完成した「クロスロードゲーム」で議論する(右から)佐久間さんと葛谷さん、沢田講師=名古屋市熱田区の名古屋学院大名古屋キャンパスたいほうで

■当事者の実体験基に議論
 病気の親らを世話する若い世代「ヤングケアラー」について理解を深めるきっかけにしてもらおうと、名古屋学院大(名古屋市熱田区)の学生らがカードゲームを製作した。ヤングケアラーの実体験に基づく問題が出題され、解決策を話し合う「クロスロード(岐路)ゲーム」と呼ばれるもので、当事者意識を育むことができるのが特徴だ。(鈴木凜平)

 クロスロードゲームはもともと、阪神大震災での経験を防災に生かすため、他の大学教授らが考案した。これを基に、子育てと介護を同時にする「ダブルケア」を研究する同大の沢田景子講師が、ダブルケアを題材にしたゲームを2019年に製作。ヤングケアラーについても認知度が不足しているという危機感から、昨年に学生6人と製作を始め、今年3月に完成した。

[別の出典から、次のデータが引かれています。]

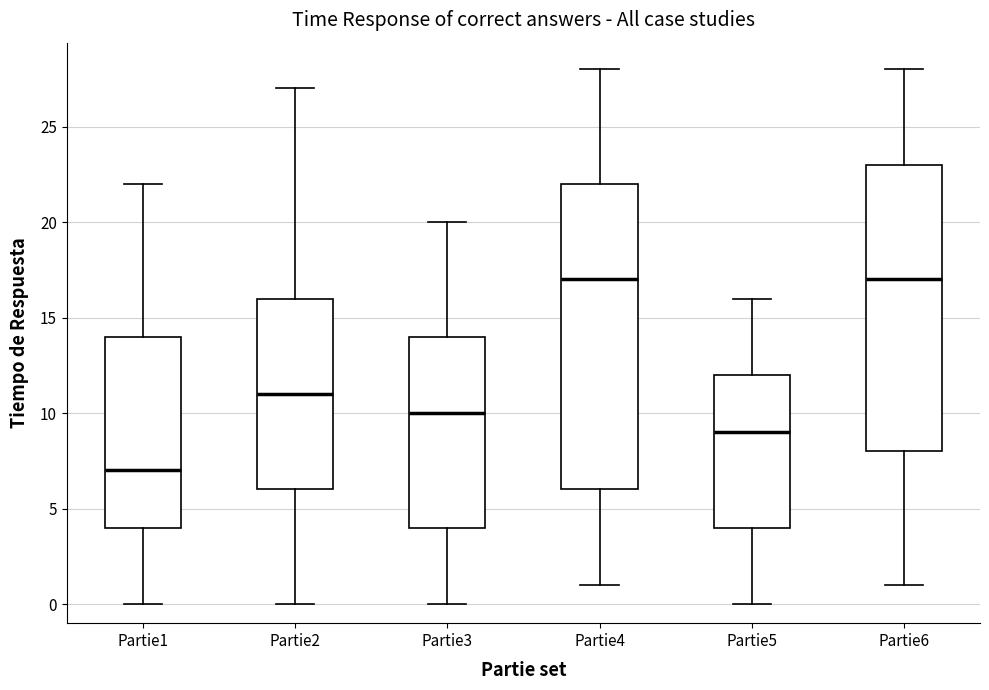

Comparing the boxes themselves (not the whiskers), which one is the tallest?

Partie4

 ゲームでは、想定する立場と問題が書かれたカードが30枚ある。たとえば「あなたは16歳の高校1年生です」「車いすの父親の世話をしており、近くのクリニックに連れて行く際に同級生とすれ違うことが多い。気まずさを感じるが、笑顔であいさつするか」といった設定と問題が記載されている。各参加者は「イエス」か「ノー」で回答し、どうすべきか話し合う。

 他のカードでは、弟や妹、体の調子の悪い母親と暮らし、アルバイトで家計を助けている高校3年生の18歳という設定で「進学したいけど、母から働いてほしいと言われている。進学をあきらめるべきか」という問いを投げかける。

 カードの問題は、ヤングケアラーの当事者の体験が基になっている。学生らが昨年、LINE(ライン)を使い、支援団体に協力を求めたり学内で募集したりして、匿名で声を集めた。

 現代社会学部4年の佐久間花奈さん(21)は「ヤングケアラーと一口に言っても、いろんな背景や事情があることが分かった」と振り返る。同2年の葛谷みらんさん(19)は「私と同じ年代のヤングケアラーの子はきっと身近にたくさんいる。体験に接して、人ごとじゃないと感じた」と語った。

 カードは販売しておらず、今後学生と使い方を議論した上で、地域のイベントなどで活用する。沢田講師は「学生のおかげで、多くの人に伝わりやすいゲームができた。ゲームで当事者の経験を追体験したり、議論を深めたりすることで、ヤングケアラーのことを知る第一歩にしてほしい」と話した。